Society’s Survivor
Padlock IconThis article is only a portion of the full article. If you are already a premium subscriber please login. If you are not a premium subscriber, please subscribe for access to all of our content.

0
Published in: January-February 2022 issue.

 

THE LIGHT AT THE END OF THE LINE
Songs by Janis Ian
Rude Girl Records

 

IN JANUARY, singer-songwriter Janis Ian releases what she calls her “swan song” album, The Light at the End of the Line (Rude Girl Records). With nine Grammy nominations and two wins, the singer at age seventy has nothing left to prove, but she delivers an astoundingly resonant collection, her first full album in fifteen years.

            Ian was propelled onto the national stage at the age of fifteen when Leonard Bernstein featured her in a television special, Inside Pop: The Rock Revolution (1967), along with songwriters Lennon, McCarthy, Jagger, Dylan, and others. Her controversial song “Society’s Child” about interracial dating had been banned on many radio stations, but Bernstein’s advocacy turned it into a Top Twenty hit.

            In 1975, Ian returned to the pop charts with her achingly beautiful ballad of teenage angst, “At Seventeen.” Since then, major artists across genres, such as Nina Simone, Roberta Flack, Cher, Bette Midler, John Mellencamp, Barbara Cook, Nanci Griffith, and Joan Baez, have covered her songs. Dolly Parton, Willie Nelson, and Mel Tormé recorded duets with her. Charles Aznavour and Shirley Bassey championed Ian’s work when they performed in Europe. Celine Dion included “At Seventeen” in her Vegas shows.

            Throughout a kaleidoscopic career, she continued writing laments and affirmative anthems through bankruptcies, health emergencies, failed relationships, and the vagaries of the recording industry. The artist in Janis Ian always prevailed as she sang of perseverance and resiliency for legions of fans on stages worldwide.

            Ian was first outed as a lesbian in 1967 in The Village Voice, but it had little impact on her career. Early on, Bill Cosby called around to have her banned from television talk shows, to no avail, and Garrison Keillor felt she wasn’t “family values” enough for his Prairie Home Companion radio show. The singer and her wife, Pat Snyder, were married in Toronto in 2003 and were one of the first same-sex couples to be listed in The New York Times’ wedding announcements.

Janis Ian and Leonard Bernstein, 1967 (janisian.com).

            In addition to songwriting, she was a columnist for the LGBT news magazine The Advocate in the 1990s. She has been a writer of short science fiction and published an acclaimed memoir as well as a children’s book. Her foundation has granted over $1.2 million in scholarships to help adults return to complete their college education.

     The twelve songs on The Light at the End of the Line are as vibrant as any in Ian’s eclectic catalogue. She says, “I love this album. There is an element of, ‘This is the absolute best I can do over the span of 58 years as a writer. This is what I learned.’ And I realized this album has an arc, and I’ve never really done anything like that before. … Arc as in rainbow, arc as in a circle, arc as something that comes back to itself and starts again. Like my career, and hopefully, my life as an artist.”

            The new disc is replete with beautifully wrought, introspective ballads. The first single, “I’m Still Standing,” is a powerful reflection on the lessons of aging. Others include musings on immigration, the unbearable grief of losing a child, celebrating nature’s beauty, and an homage to her complicated heroine Nina Simone. No one does sad better than Janis Ian. The title track is a plaintive love song to her fans: “It’s the end of the line/ and I know it’s been rough/ Oh, but time after time,/ it was always enough/ You were there when I laughed/ You were there when I cried/ You are there as I tell you ‘Good-bye.’”
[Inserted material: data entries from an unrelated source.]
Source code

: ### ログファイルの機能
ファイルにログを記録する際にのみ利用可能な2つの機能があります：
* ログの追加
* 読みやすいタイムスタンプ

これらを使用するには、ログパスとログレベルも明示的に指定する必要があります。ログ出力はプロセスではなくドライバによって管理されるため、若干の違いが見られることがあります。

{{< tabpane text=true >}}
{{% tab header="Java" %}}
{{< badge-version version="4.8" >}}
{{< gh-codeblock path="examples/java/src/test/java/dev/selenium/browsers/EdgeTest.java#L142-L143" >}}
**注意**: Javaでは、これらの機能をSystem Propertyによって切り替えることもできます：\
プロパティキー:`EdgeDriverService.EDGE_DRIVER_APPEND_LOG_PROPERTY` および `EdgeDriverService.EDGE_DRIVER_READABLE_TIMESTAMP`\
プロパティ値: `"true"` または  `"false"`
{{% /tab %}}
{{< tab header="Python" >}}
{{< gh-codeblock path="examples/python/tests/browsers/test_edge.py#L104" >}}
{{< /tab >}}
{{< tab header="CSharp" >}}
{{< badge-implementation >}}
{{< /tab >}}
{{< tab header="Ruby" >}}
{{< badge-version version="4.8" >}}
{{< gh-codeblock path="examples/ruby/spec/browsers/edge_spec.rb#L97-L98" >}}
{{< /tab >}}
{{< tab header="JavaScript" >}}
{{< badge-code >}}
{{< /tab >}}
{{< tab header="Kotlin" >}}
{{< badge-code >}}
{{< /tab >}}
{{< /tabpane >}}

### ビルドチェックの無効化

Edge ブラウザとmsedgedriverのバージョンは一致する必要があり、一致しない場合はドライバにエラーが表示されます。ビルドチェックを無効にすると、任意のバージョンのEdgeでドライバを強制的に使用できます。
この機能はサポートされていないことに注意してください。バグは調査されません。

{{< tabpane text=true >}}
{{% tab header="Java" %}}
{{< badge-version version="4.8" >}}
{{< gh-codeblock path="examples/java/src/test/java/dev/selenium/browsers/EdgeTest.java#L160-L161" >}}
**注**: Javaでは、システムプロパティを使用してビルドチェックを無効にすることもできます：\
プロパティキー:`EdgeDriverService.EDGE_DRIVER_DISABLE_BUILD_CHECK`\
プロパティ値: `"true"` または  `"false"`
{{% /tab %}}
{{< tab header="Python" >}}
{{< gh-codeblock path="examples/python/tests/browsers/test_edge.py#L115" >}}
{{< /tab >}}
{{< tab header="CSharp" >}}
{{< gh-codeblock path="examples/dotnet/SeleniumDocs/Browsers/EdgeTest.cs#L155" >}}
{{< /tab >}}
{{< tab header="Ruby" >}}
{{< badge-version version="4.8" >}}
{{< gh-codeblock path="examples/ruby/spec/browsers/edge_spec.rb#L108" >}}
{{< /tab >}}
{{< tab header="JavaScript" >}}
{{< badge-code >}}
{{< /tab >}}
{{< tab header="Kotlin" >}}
            Other songs surprise listeners as the tenderness and sparse arrangement of “Perfect Little Girl” with Ian accompanying herself on piano is juxtaposed with the incantatory “Resist” with the singer rapping “I will not disappear” amid a cacophony of sound. A Gershwin-esque obligato clarinet augments her evocations in the bluesy “Summer In New York.” The final song is a rollicking Appalachian-inflected “Better Times Will Come” with guest artists Vince Gill on acoustic guitar, Sam Bush on mandolin, and Diane Schurr with a marvelous scat solo. What a fun and necessary pandemic salvo this is.

            The Light at the End of the Line showcases Ian’s prodigious talents in top form with its superbly crafted songwriting, crystalline singing, and exquisite production values. No resting on laurels here, Ian’s artistry is as potent and glorious as ever. In support of this new album, she embarks on her final North American tour next month through the fall of 2022—not to be missed as this queer icon closes out the performative chapter of her remarkable career.

John R. Killacky, who is currently serving in the Vermont House of Representatives, recently published a compilation of his writings titled Because Art (Onion River Press).